PECHINO/NEW YORK (awp/ats/ans) - L'economia cinese in difficoltà e lo scetticismo su nuovi stimoli del governo di Pechino affondano i listini asiatici, a partire da Shanghai (-2,68%) e Shenzhen (-4,47%), scesi ai minimi da marzo 2020. Hong Kong (-2,27%) testa il punto più basso dal 2009, mentre in rosso finiscono Seul (-0,34%) e Mumbai (-0,23%).

L'agenzia di rating Moody's, a conferma dei dubbi sul Dragone, ha stimato un outlook negativo sul merito del credito sovrano nell'Asia Pacifico per il 2024, a causa della frenata della crescita cinese, della stretta sul credito e dei rischi geopolitici.

La ripresa di Pechino dopo il Covid-19 non è stata rapida come sperato, mentre il suo prodotto interno lordo (Pil) negli ultimi tre mesi del 2023 è aumentato del 5,2% (+5,3% le stime), nel mezzo di una pericolosa curva di deflazione e dei deboli consumi.

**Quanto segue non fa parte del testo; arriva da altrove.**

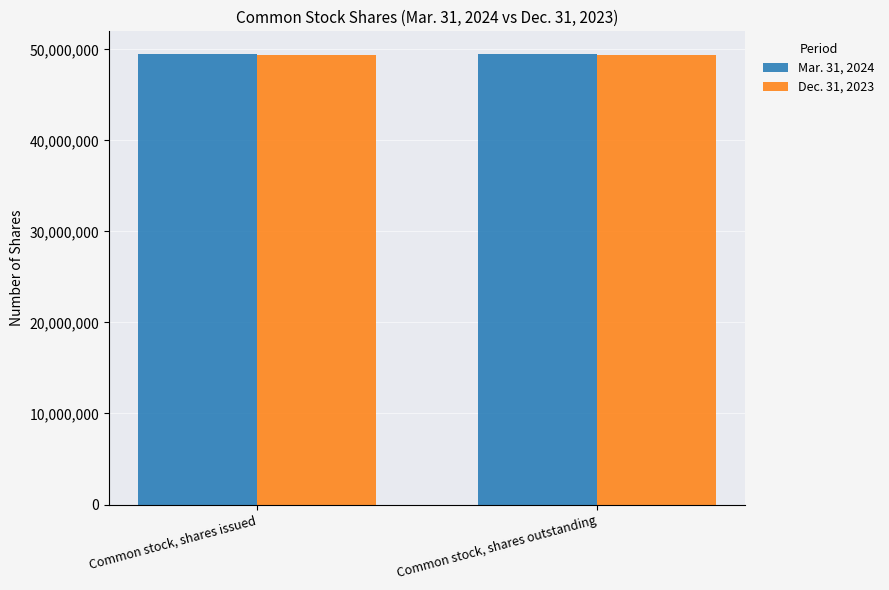

True or false: Mar. 31, 2024 has a value of 49504405 at Common stock, shares issued.

True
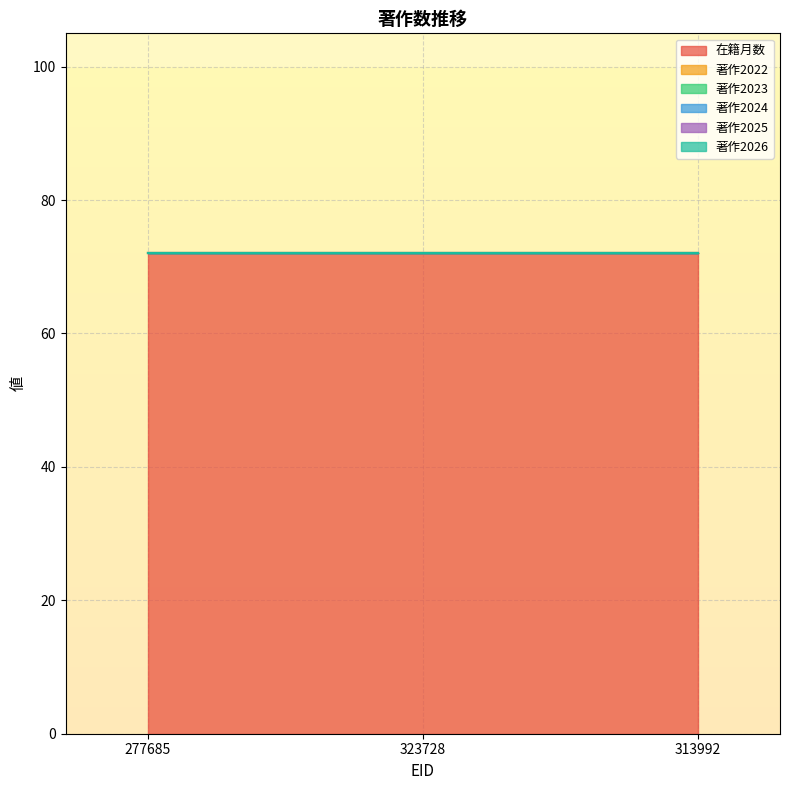

List the series in order of their peak value, highest first.

在籍月数, 著作2022, 著作2023, 著作2024, 著作2025, 著作2026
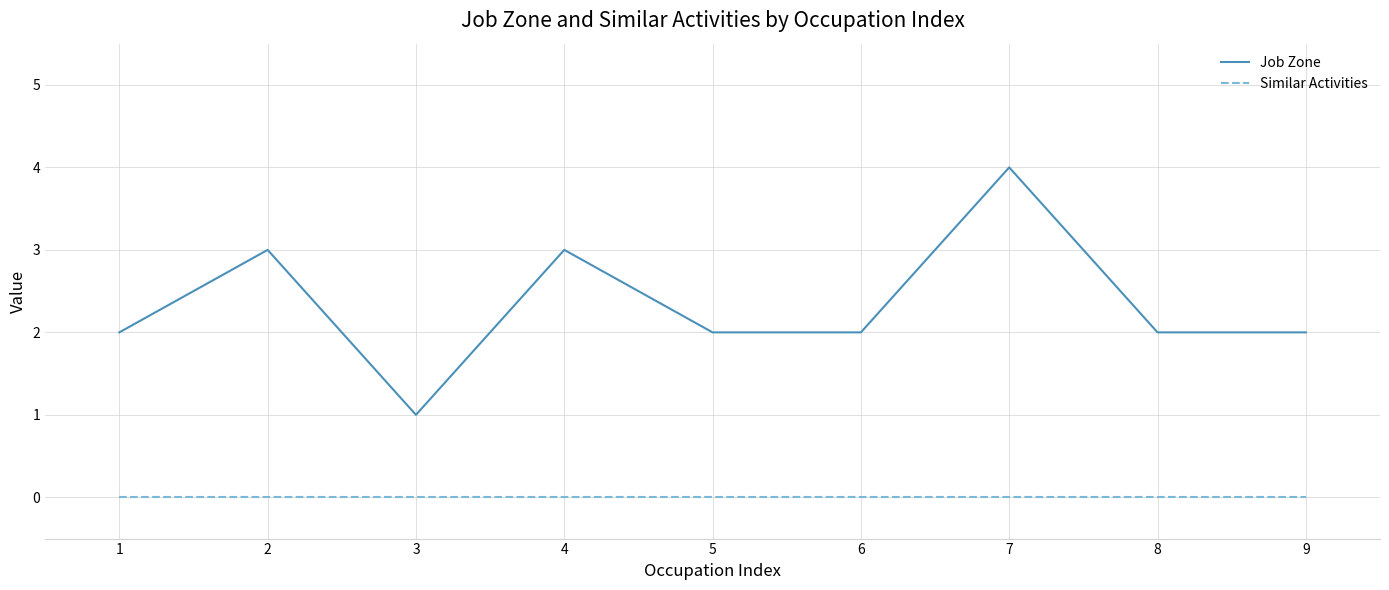

Which series has the largest range (max minus min)?

Job Zone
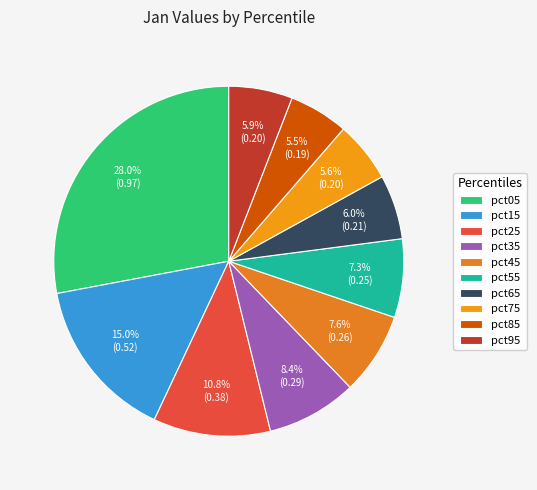

Which slice is the largest?

pct05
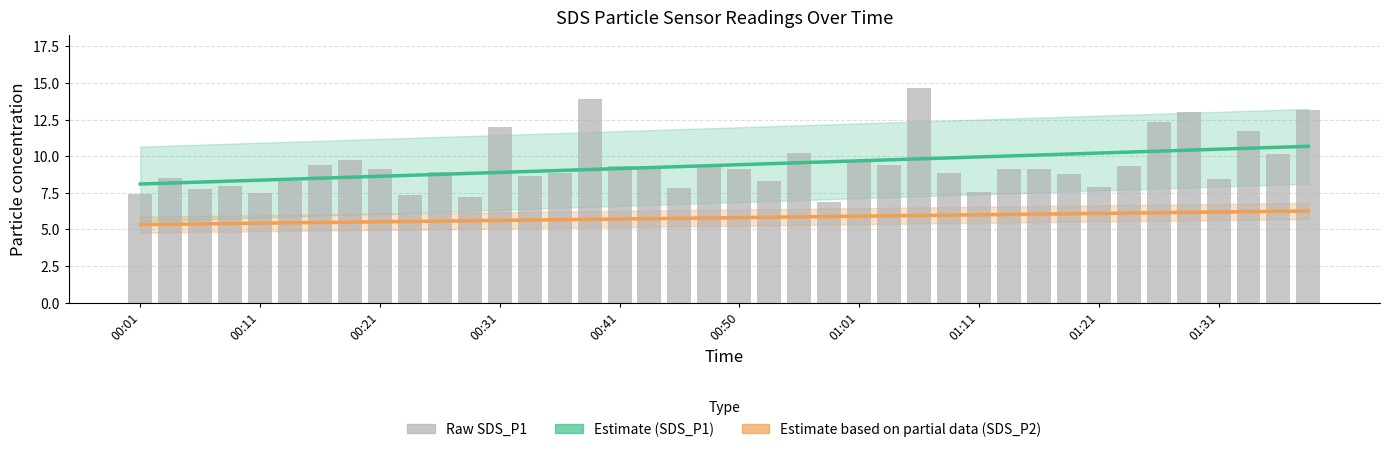

Are the bars horizontal?

No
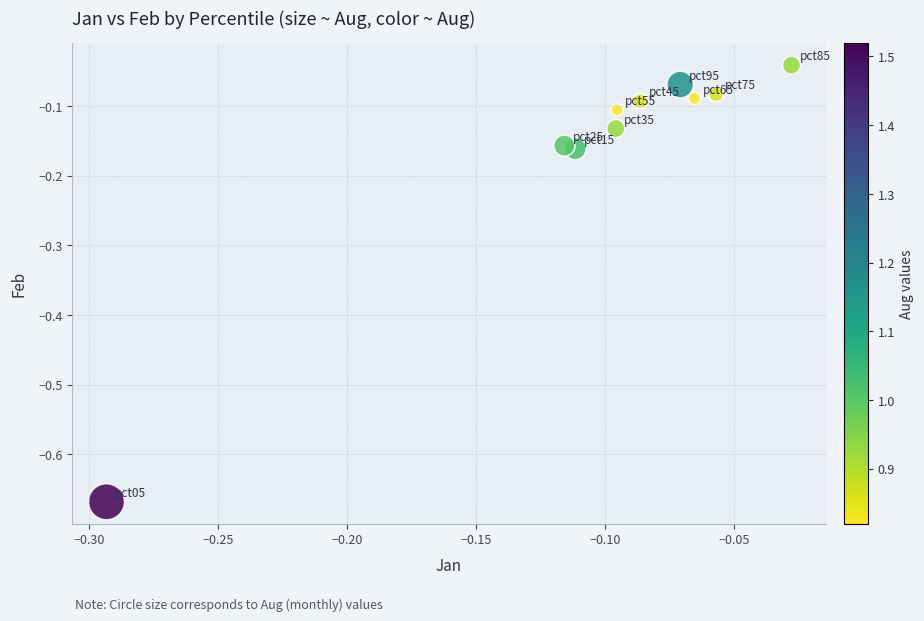

What is the range of X values (max minus min)?

0.3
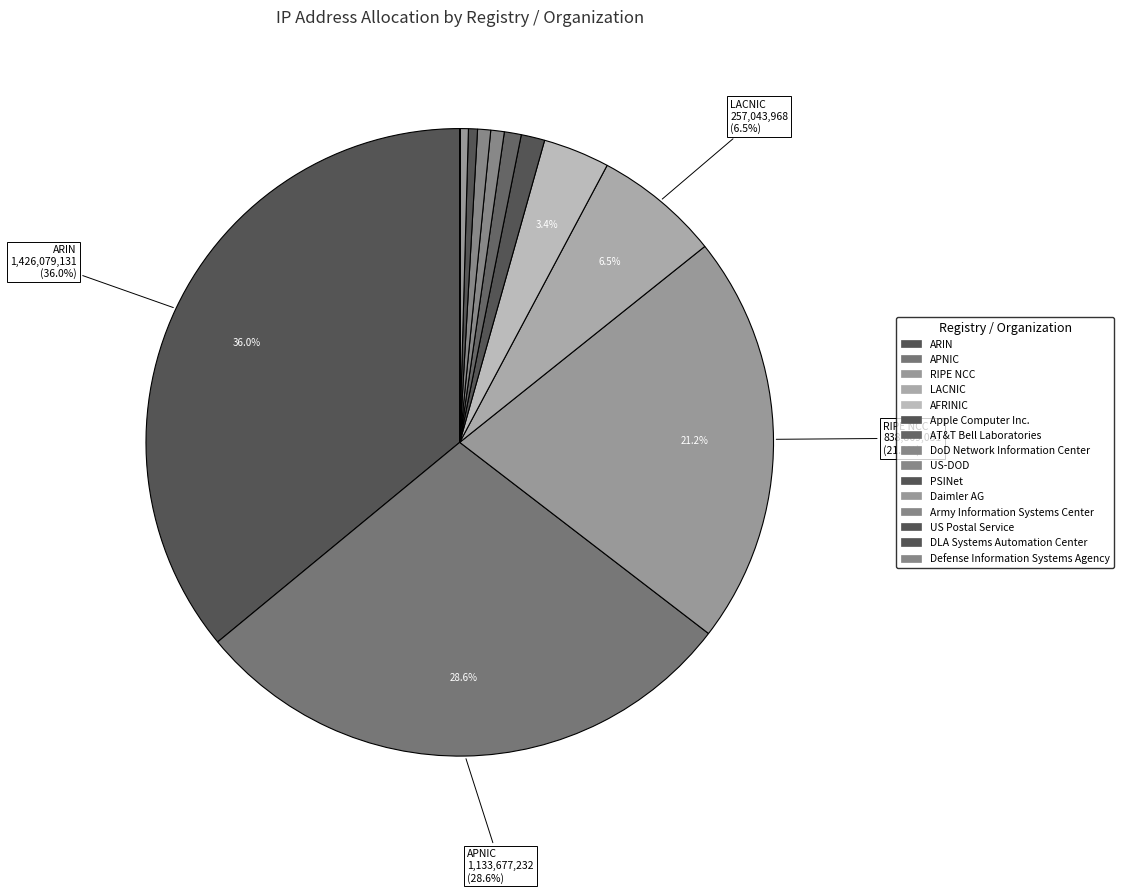

How many slices are in this pie chart?

15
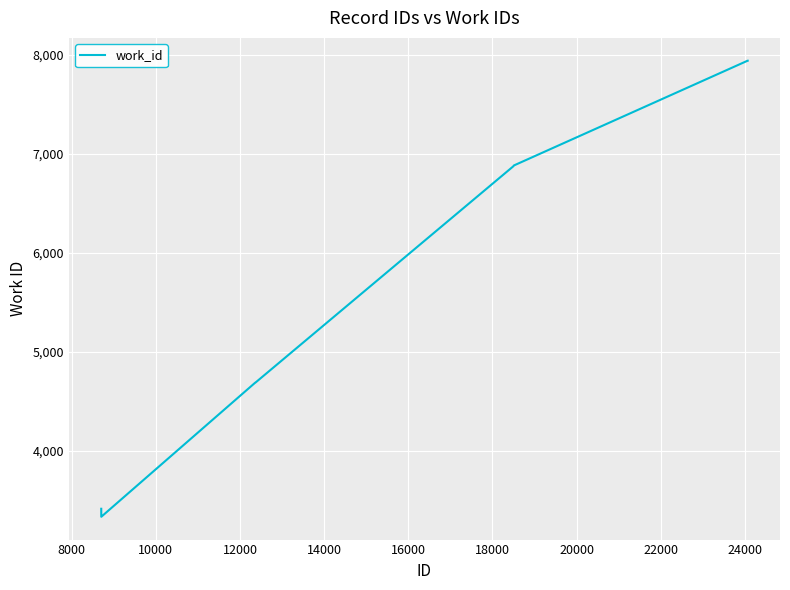

What is the maximum value shown in the chart?

7941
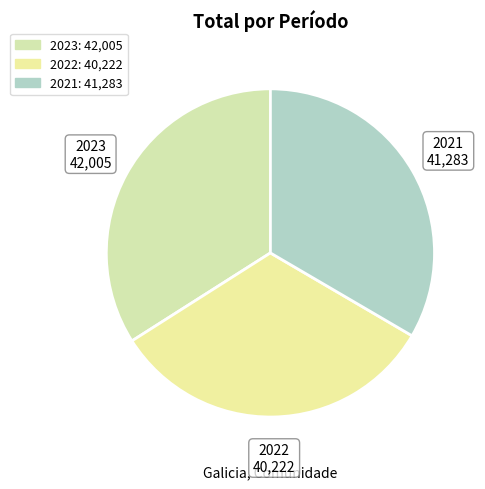

Between 2023 and 2021, which is larger?

2023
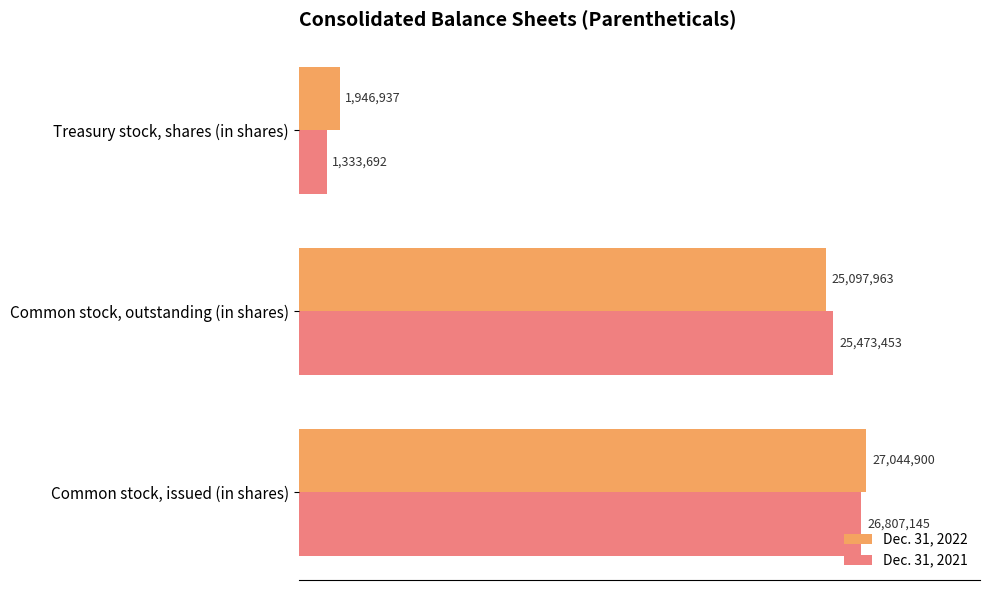

What is the difference between the maximum and minimum values in the Dec. 31, 2021 series?

25473453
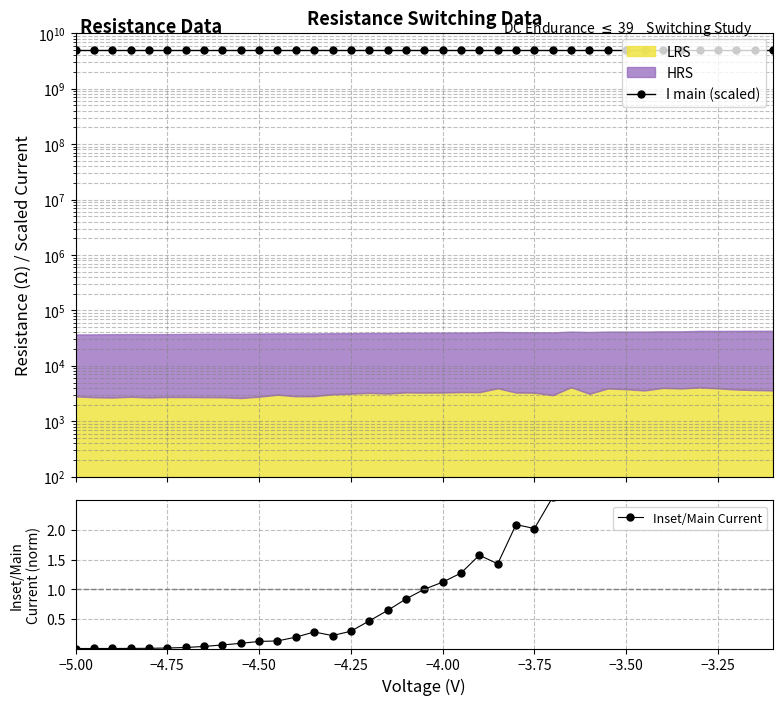

How many values in the I main (scaled) series exceed 4999885000?

19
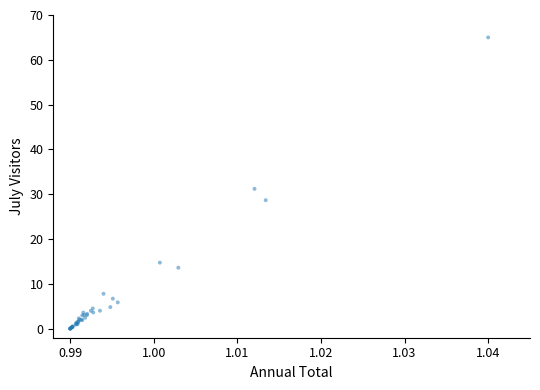

What Y value in the scatter plot is closest to 32?

31.2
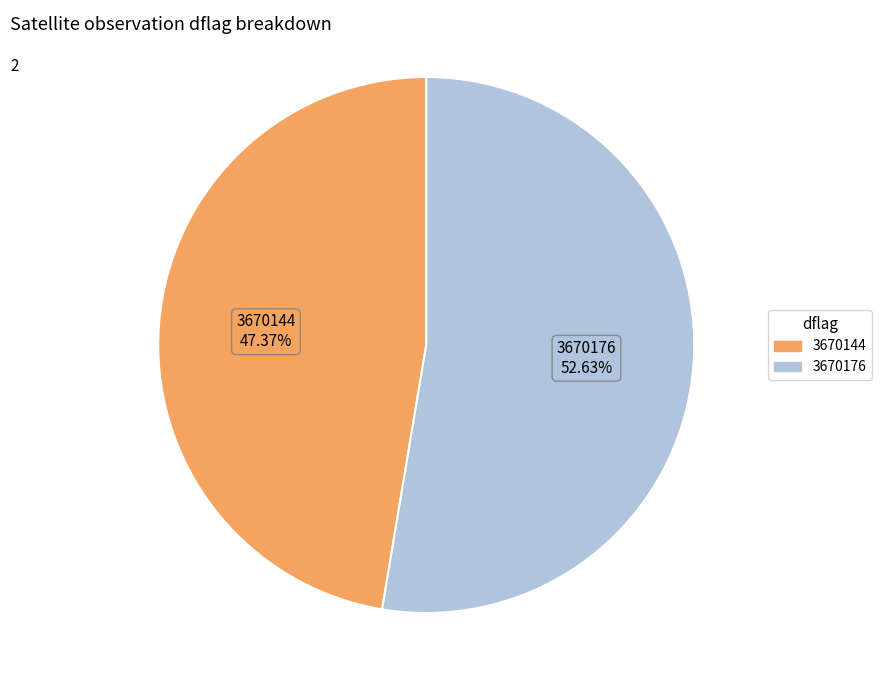

Which slice represents more than half of the pie?

3670176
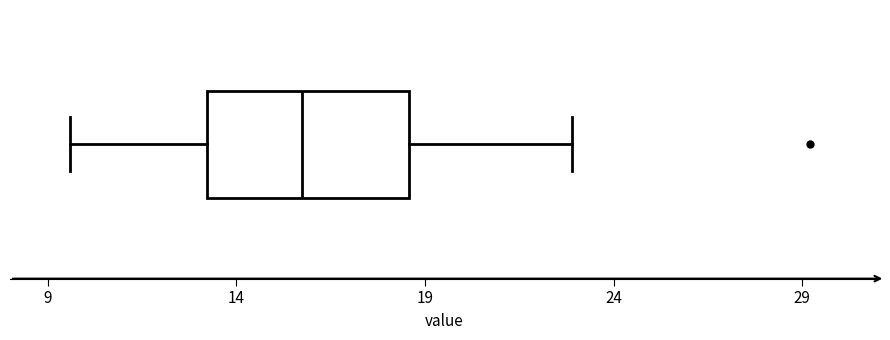

Transcribe this box plot: give where the median line is, the range the box spans, and where the two whiskers end, as read against the x-axis. The values are not printed on the chart, so give them approximately, as read against the axis.

median 16.0, box 13.0 to 18.5, whiskers 9.5 to 23.0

Il trend dei listini cinesi, opposto a quelli nipponici dove il Nikkei (+1,62%) aggiorna i massimi degli ultimi 34 anni, sconta il pessimismo degli investitori internazionali. L'aria che tira su Pechino non tocca però neppure i mercati europei, tutti intonati in positivo, né Wall Street con il Dow Jones che ha superato per la prima volta i 38'000 punti.

In un rapporto della scorsa settimana, Moody's ha previsto che la crescita reale in Cina rallenterà al 4% nel 2024 e nel 2025, da una media del 6% tra il 2014 e il 2023. L'agenzia ha rilevato poi che la frenata di Pechino "influenza in modo significativo" le economie dell'Asia Pacifico per la sua forte integrazione nelle catene di fornitura.

Goldman Sachs e Morgan Stanley, tra le altre principali banche di investimento globali, prevedono che il Dragone crescerà del 4,6% nel 2024, in calo sul 5,2% del 2023 che è stato raggiunto - ha rimarcato il premier Li Qiang parlando la scorsa settimana al Forum economico mondiale di Davos (GR) - "senza misure straordinarie", stroncando le ipotesi di massicci interventi in soccorso della ripresa.

Oltre alla situazione poco brillante in Cina, le rigide condizioni di finanziamento peseranno nell'Asia Pacifico a causa delle condizioni di liquidità globale che non si allenteranno fino a quando la Federal Reserve (Fed, la banca centrale statunitense) non avvierà il taglio dei tassi: la Fed ha votato a dicembre per tenerli al livello più alto degli ultimi 22 anni, ma prevede tre limature nel 2024 con il calo dell'inflazione.

Moody's ha citato inoltre le tensioni geopolitiche e strategiche tra Cina e Stati Uniti che resteranno ancora: Pechino, tuttavia, è partner commerciale prevalente per la gran parte delle nazioni asiatiche, mentre anche Washington resta, sia pure al terzo posto, un importante interlocutore dell'interscambio del Dragone.

Intanto, la Banca centrale cinese ha confermato per il quinto mese di fila sia il Loan prime rate (Lpr) a un anno al 3,45%, tra i tassi preferenziali alla clientela migliore, sia quello a cinque anni al 4,20%, il benchmark per i mutui immobiliari, malgrado il real estate (l'insieme degli operatori, dei prodotti e dei servizi riferiti al mercato immobiliare) sia in profonda sofferenza e la vera zavorra della crescita. Il numero di case pignorate in Cina nel 2023, infatti, è aumentato del 43% su base annua, evidenziando un'impennata preoccupante delle insolvenze sui mutui in un contesto di crisi immobiliare prolungata e di una congiuntura economica che resta irregolare. Lo scorso anno il numero di case pignorate e finite all'asta è stato di 389'000 unità, ha affermato la China Index Academy, una società di ricerca immobiliare indipendente.